Schwabs Don Giovanni stochert in der Asche seines Menschseins, in der Hoffnung, der eine oder andere Funke werde schon aufstieben. Niemand hindert ihn an seinem Treiben, und man fragt sich beklommen, welcher gescheiterte Politiker die Gefahren dieser Berliner Parallelwelten bekämpfen wird. Wir ahnen bereits, was die größte Strafe für diesen Wüstling ist. Die Wiederholung. Denn die Stimme aus dem Jenseits war auch nur Fake, ein arrangierter Kick, der sofort verklingt, während Don Giovanni und seine Bande wild kichernder Stiefellecker ins Dunkel verschwindet – und gleich wieder den Golfschläger schwingen könnte … Für diese bescheidene Einsicht lässt Schwab Theaterhimmel und -hölle in Bewegung setzen, bastardisiert jedes Bild, kannibalisiert jede Emotion. Bis alles unlesbar wird und die Müllsäcke schlucken, was auch immer dagewesen sein mag.

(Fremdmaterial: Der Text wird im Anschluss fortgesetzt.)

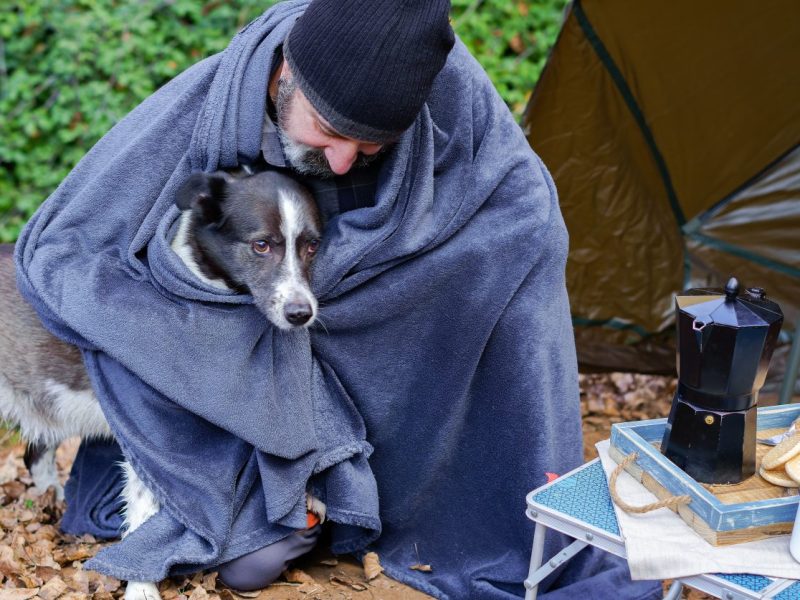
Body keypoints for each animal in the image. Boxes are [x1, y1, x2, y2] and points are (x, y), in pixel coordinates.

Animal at [0, 168, 324, 600]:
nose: (301, 313)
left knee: (35, 456)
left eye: (311, 247)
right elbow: (145, 510)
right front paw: (142, 586)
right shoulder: (149, 432)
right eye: (261, 245)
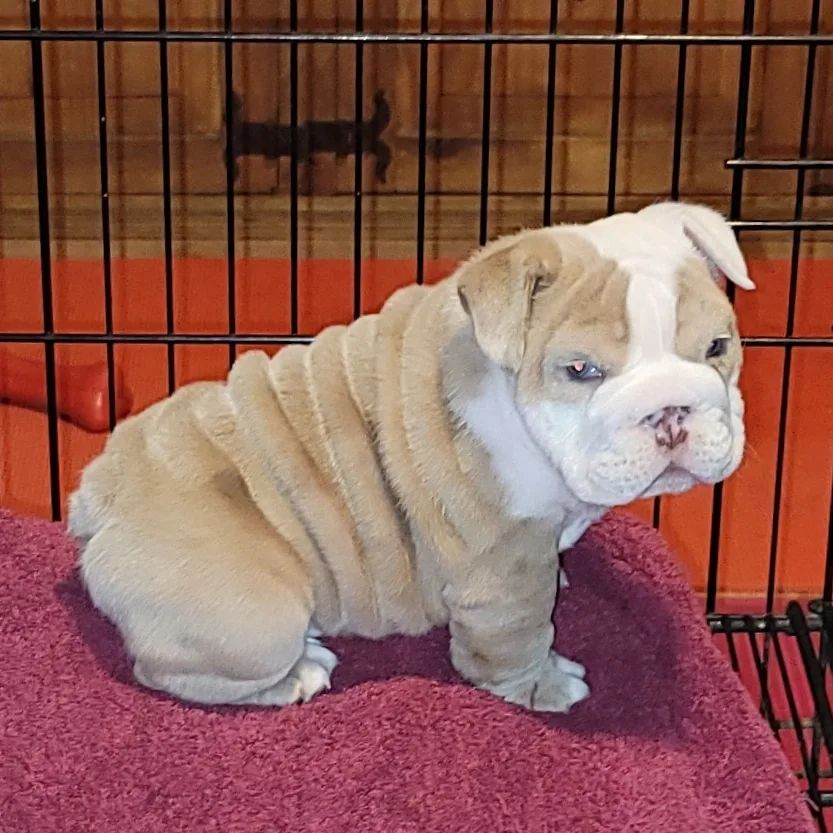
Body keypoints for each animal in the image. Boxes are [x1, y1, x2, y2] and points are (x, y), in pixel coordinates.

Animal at [68, 205, 752, 712]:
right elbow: (516, 639)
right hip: (254, 620)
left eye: (719, 347)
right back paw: (297, 674)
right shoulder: (503, 567)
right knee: (171, 671)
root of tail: (102, 493)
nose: (670, 411)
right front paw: (544, 685)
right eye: (580, 371)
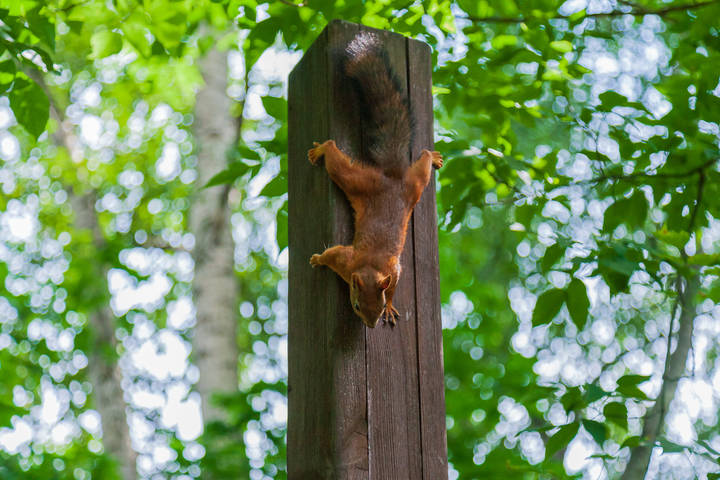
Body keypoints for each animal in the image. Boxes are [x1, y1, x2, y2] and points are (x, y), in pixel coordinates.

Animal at [307, 31, 442, 328]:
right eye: (357, 306)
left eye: (378, 308)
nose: (370, 325)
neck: (370, 267)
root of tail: (391, 176)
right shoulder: (345, 260)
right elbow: (331, 254)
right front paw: (318, 259)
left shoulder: (392, 270)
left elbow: (393, 283)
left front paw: (392, 306)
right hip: (366, 181)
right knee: (335, 158)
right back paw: (322, 149)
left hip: (410, 186)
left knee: (423, 162)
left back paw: (433, 156)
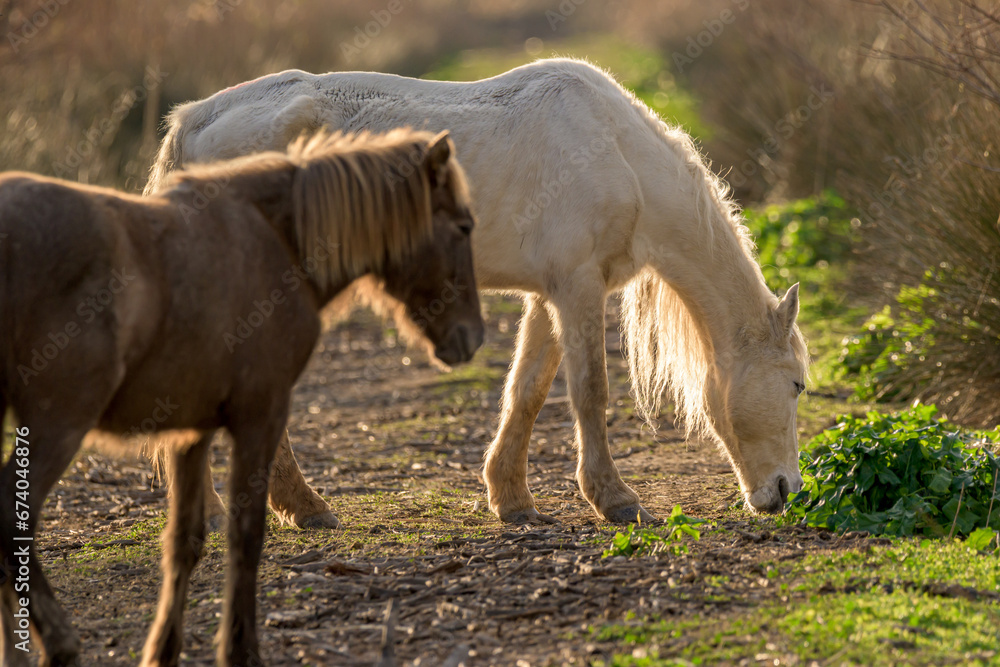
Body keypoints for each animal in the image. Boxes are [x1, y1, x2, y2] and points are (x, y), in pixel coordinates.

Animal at [0, 129, 483, 666]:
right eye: (463, 226)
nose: (472, 336)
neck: (275, 241)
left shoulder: (191, 431)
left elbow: (185, 542)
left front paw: (163, 651)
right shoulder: (260, 416)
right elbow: (246, 536)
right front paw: (239, 649)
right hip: (58, 424)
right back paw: (60, 642)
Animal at [146, 57, 809, 526]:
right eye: (799, 385)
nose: (785, 492)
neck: (617, 154)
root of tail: (193, 121)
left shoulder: (550, 296)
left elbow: (528, 391)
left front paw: (512, 499)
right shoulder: (578, 289)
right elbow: (589, 392)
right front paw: (616, 500)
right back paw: (280, 509)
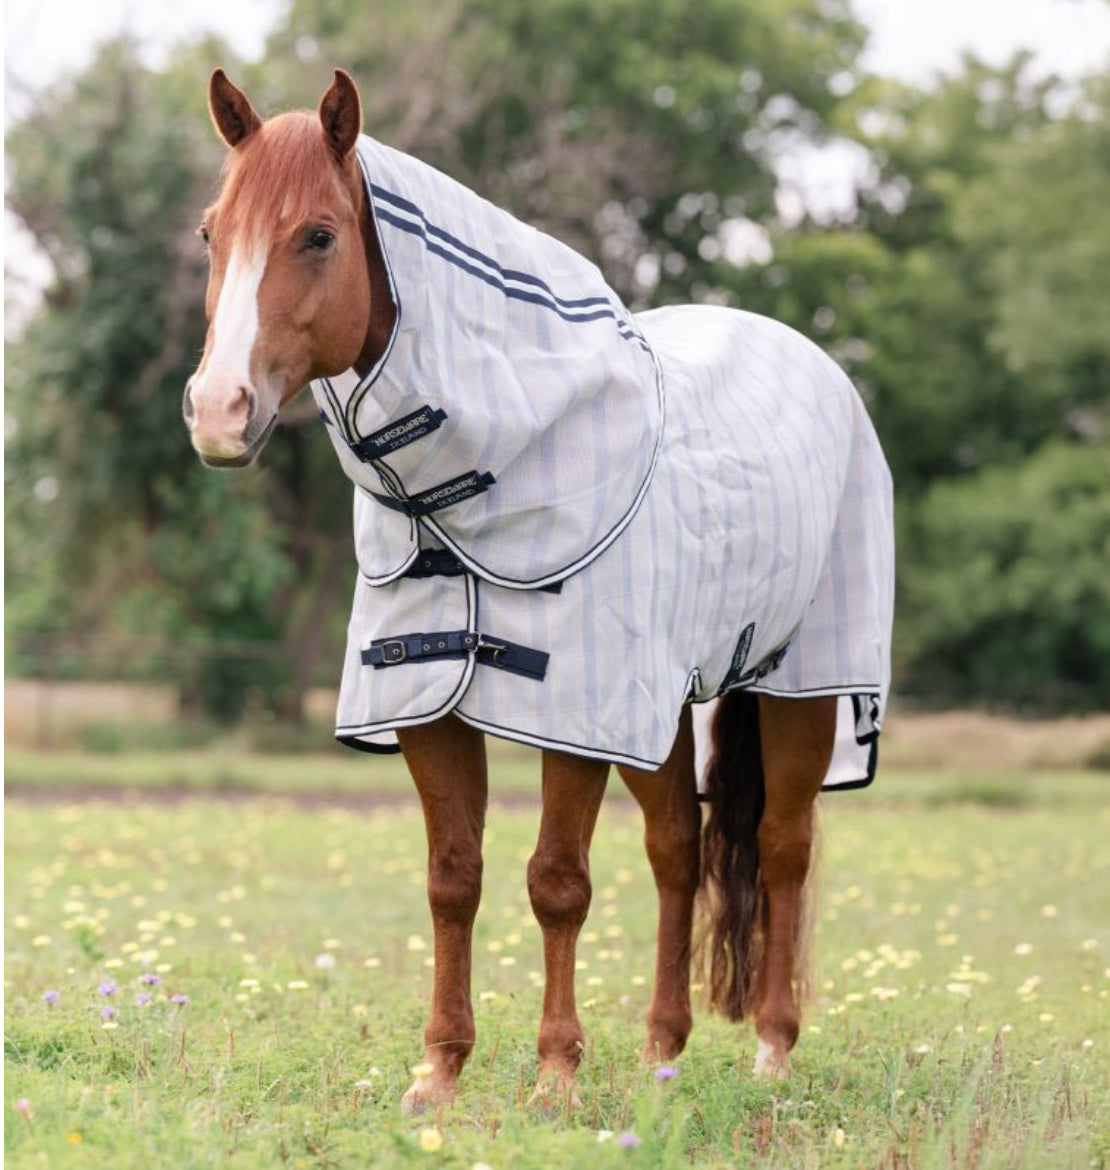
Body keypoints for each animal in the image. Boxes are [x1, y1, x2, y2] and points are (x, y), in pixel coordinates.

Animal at [184, 67, 891, 1112]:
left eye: (317, 235)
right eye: (210, 233)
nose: (219, 411)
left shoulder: (576, 711)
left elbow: (557, 881)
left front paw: (556, 1074)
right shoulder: (428, 702)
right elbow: (453, 877)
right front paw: (440, 1071)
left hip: (796, 687)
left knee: (781, 846)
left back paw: (772, 1049)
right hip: (660, 712)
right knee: (678, 848)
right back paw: (663, 1050)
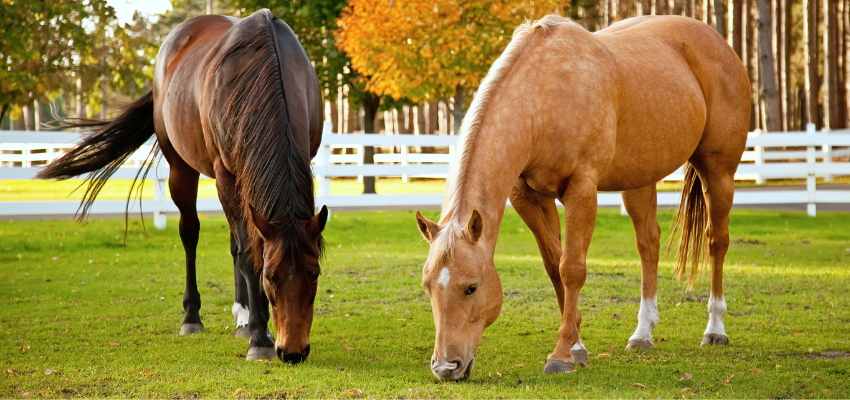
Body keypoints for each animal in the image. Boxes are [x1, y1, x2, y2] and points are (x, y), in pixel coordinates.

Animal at [38, 9, 326, 364]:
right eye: (270, 277)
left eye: (315, 274)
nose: (294, 351)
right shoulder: (226, 174)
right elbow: (250, 254)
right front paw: (260, 338)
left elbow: (246, 247)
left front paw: (254, 326)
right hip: (182, 167)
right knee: (191, 233)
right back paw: (193, 318)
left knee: (235, 241)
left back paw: (242, 317)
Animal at [414, 14, 744, 380]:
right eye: (427, 286)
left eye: (471, 287)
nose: (446, 367)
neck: (542, 98)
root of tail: (718, 42)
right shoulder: (528, 197)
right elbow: (553, 266)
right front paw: (576, 345)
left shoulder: (581, 189)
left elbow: (571, 267)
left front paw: (561, 355)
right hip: (639, 181)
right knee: (648, 243)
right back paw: (643, 334)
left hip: (718, 172)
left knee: (716, 241)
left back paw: (715, 329)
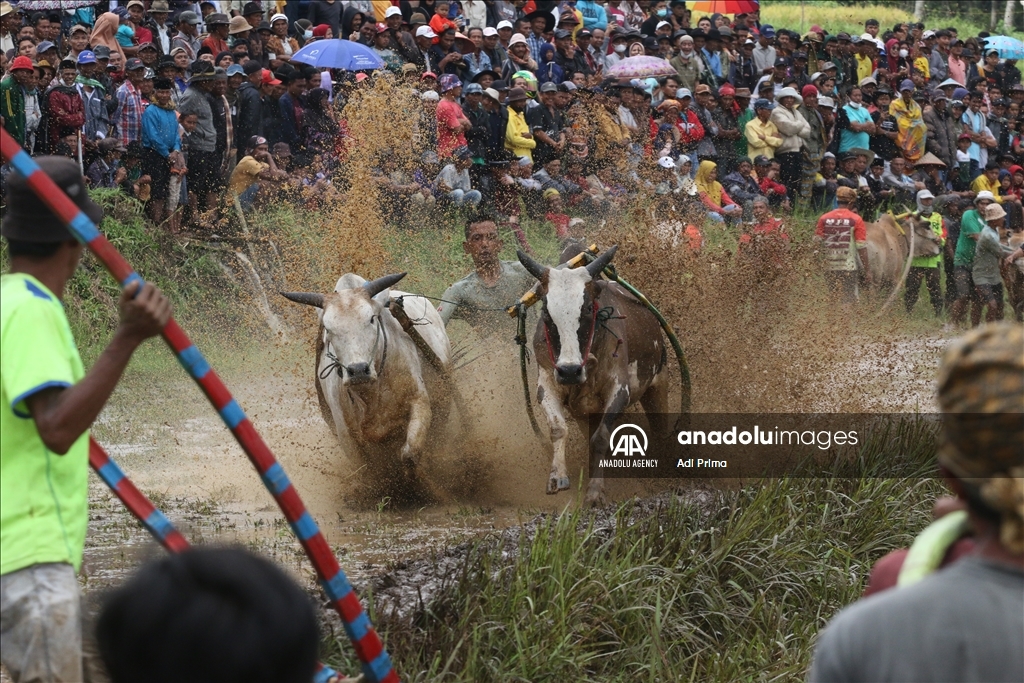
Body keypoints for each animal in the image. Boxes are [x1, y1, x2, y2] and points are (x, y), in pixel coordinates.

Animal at [282, 270, 454, 471]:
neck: (370, 393)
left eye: (372, 319)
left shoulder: (419, 401)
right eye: (328, 329)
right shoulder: (347, 436)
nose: (358, 370)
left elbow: (409, 455)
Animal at [520, 248, 671, 505]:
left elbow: (601, 437)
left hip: (657, 385)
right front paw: (557, 477)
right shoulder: (548, 383)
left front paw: (595, 490)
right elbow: (558, 428)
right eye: (546, 313)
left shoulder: (619, 389)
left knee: (661, 429)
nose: (570, 371)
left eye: (588, 309)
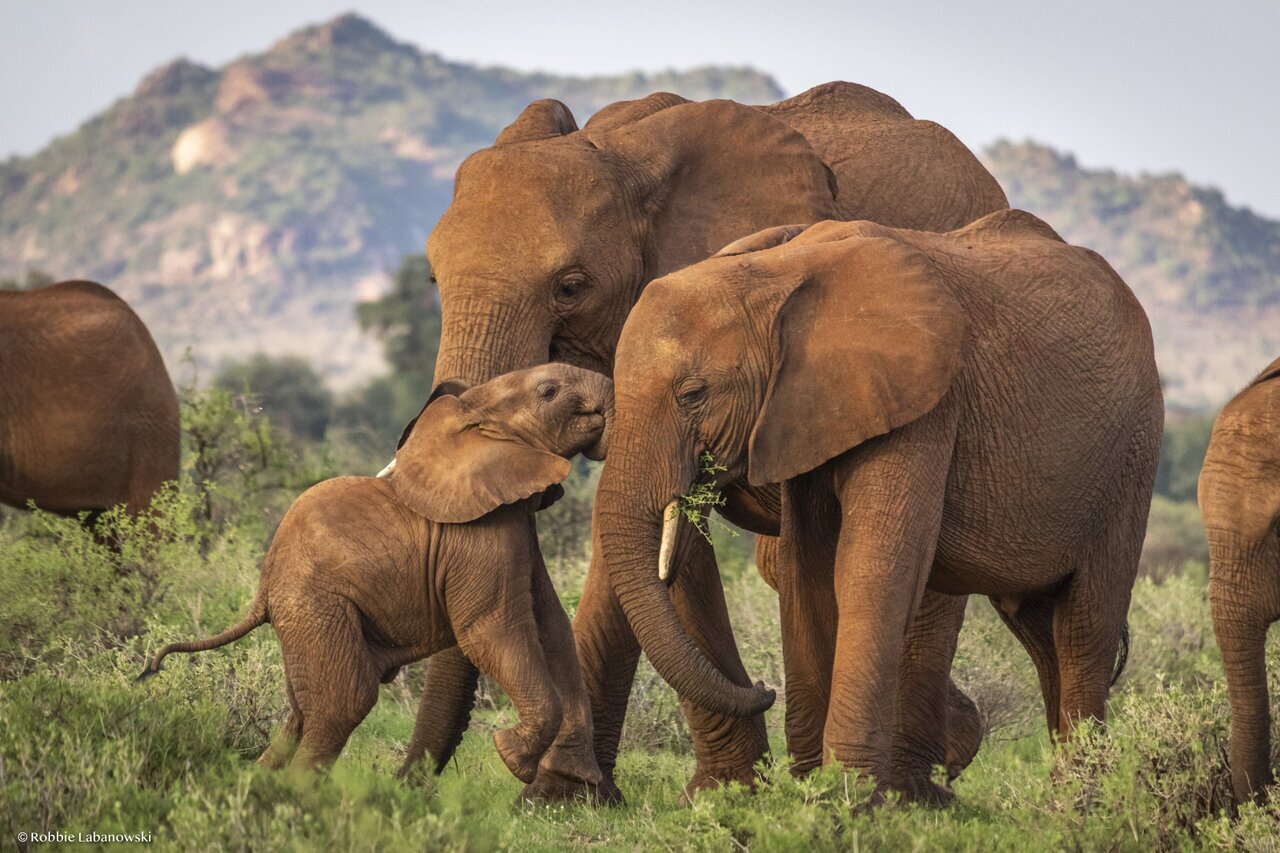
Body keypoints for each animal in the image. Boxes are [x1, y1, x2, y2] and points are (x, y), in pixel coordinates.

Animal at [142, 361, 611, 788]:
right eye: (549, 391)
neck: (473, 415)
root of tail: (262, 589)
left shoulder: (515, 526)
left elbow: (551, 626)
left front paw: (562, 771)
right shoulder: (480, 535)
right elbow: (491, 631)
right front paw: (511, 756)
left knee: (302, 711)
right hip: (317, 605)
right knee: (346, 700)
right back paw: (297, 796)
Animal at [412, 81, 1008, 799]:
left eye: (571, 286)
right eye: (433, 281)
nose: (764, 687)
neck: (623, 155)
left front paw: (564, 789)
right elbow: (661, 536)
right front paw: (580, 795)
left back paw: (924, 782)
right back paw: (959, 739)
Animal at [593, 211, 1167, 799]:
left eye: (693, 394)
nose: (763, 687)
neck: (774, 274)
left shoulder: (926, 402)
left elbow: (872, 567)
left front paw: (845, 796)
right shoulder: (801, 411)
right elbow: (805, 573)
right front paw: (809, 789)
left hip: (1133, 453)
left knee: (1085, 623)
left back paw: (1082, 798)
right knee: (1039, 629)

Ildebrando d’Arcangelo bewegt sich als Titelheld in seinem eigenen Film durch dieses logistische Inferno, ein bisschen später Travolta liegt in seinem Gang. Die Stimme bringt er klug ins Ziel, unterläuft grobkörniges Brüllen zumeist und steht doch immer einen Meter neben sich. Wie der ganze Abend, der Tempo vortäuscht, sich aber nur schleppend fortbewegt. Das liegt auch an Roberto Abbado am Pult des Orchesters der Deutschen Oper. Man hält diesem kultivierten Dirigenten gerne zugute, dass er die Sänger niemals lautstark zudeckt. Er schenkt ihnen aber auch keinen inneren Puls, der zumindest musikalisch einen Weg aus diesem kalten Partykeller weist. Nur ein geborener Spielmacher wie Alex Esposito als Giovannis Diener Leporello kann mit kernigem Ton und aberwitziger Geistesgegenwart dagegen anirrlichtern. Ruxandra Donoses aufopferungsvolle Donna Elvira wird auch vom Dirigenten fallen gelassen – und die Deutsche Oper findet nicht heraus aus ihrem Dilemma.

Schwabs ächzende Inszenierung ist allein durch ihren schieren Aufwand kaum zu beherrschen, dabei gedanklich keineswegs zwingend oder auch nur anregend. Dieser Don Giovanni kann nichts zur dringenden Erneuerung ihres Kernrepertoires beitragen. Das ist ein echtes Handicap.

Nächste Vorstellungen am 21., 23., 26., 29. 10. und 4. 11.